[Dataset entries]
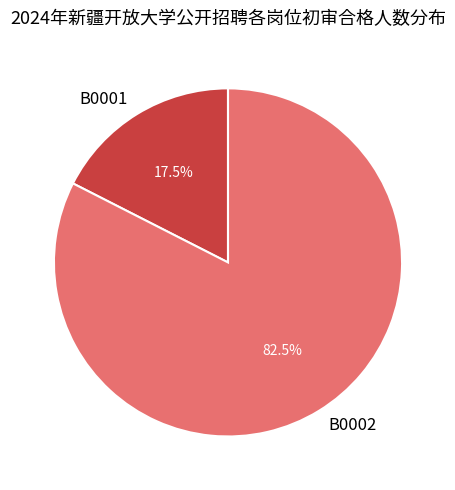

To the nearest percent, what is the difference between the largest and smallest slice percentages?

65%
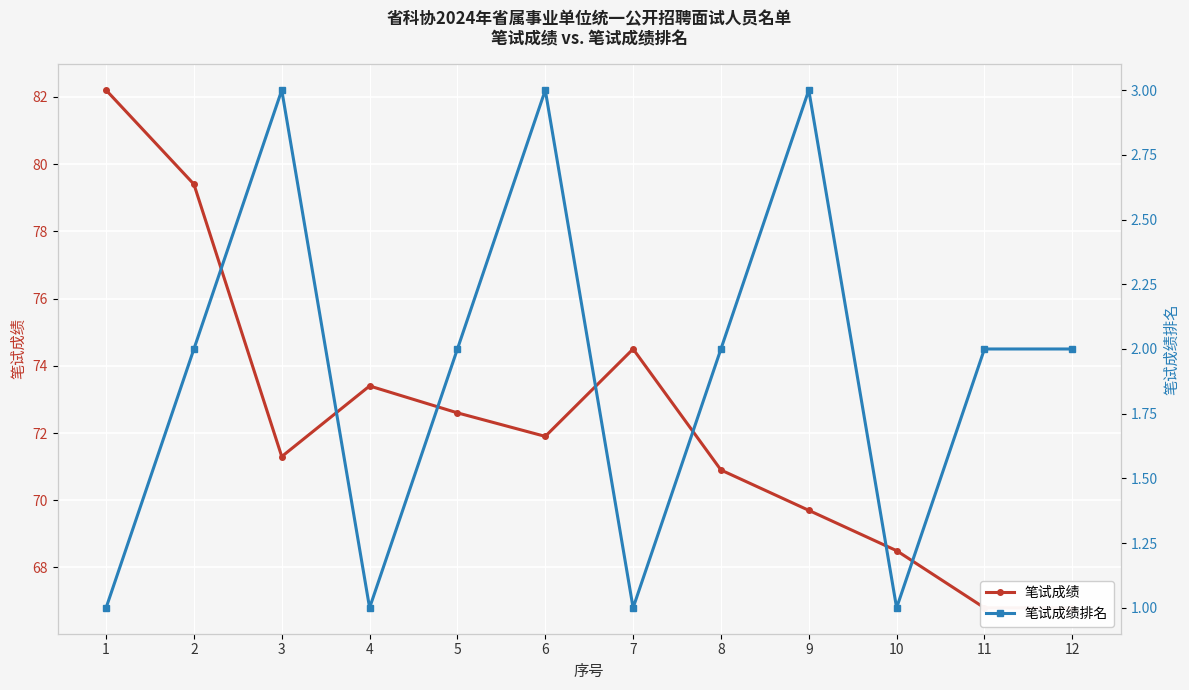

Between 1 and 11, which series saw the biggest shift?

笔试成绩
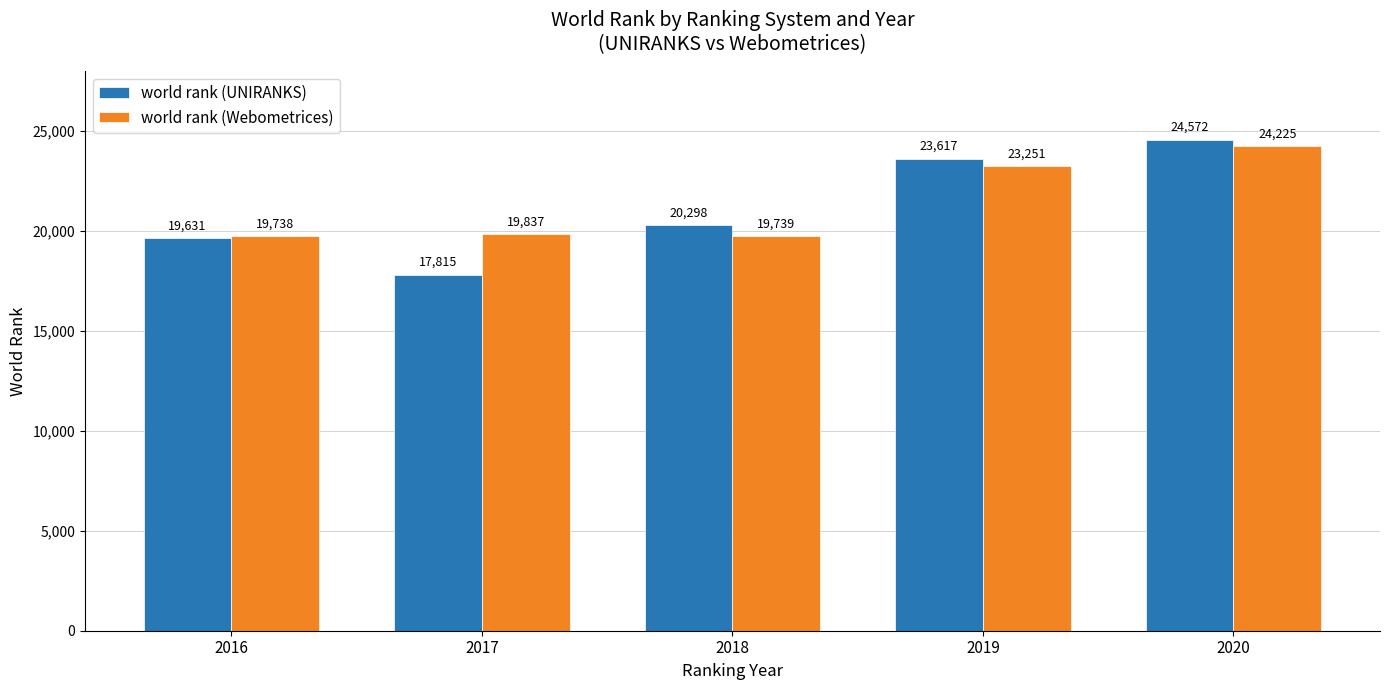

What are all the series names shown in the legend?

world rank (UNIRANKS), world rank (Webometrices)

__WHAT YOU NEED TO DO__
In the material, swap "series" for "data series" everywhere and write the text out again with nothing else altered. Omit the pictures.

__EXERCISE ANSWER__
To the nearest percent, what is the difference between the largest and smallest slice percentages?

65%

Between 1 and 11, which data series saw the biggest shift?

笔试成绩

What are all the data series names shown in the legend?

world rank (UNIRANKS), world rank (Webometrices)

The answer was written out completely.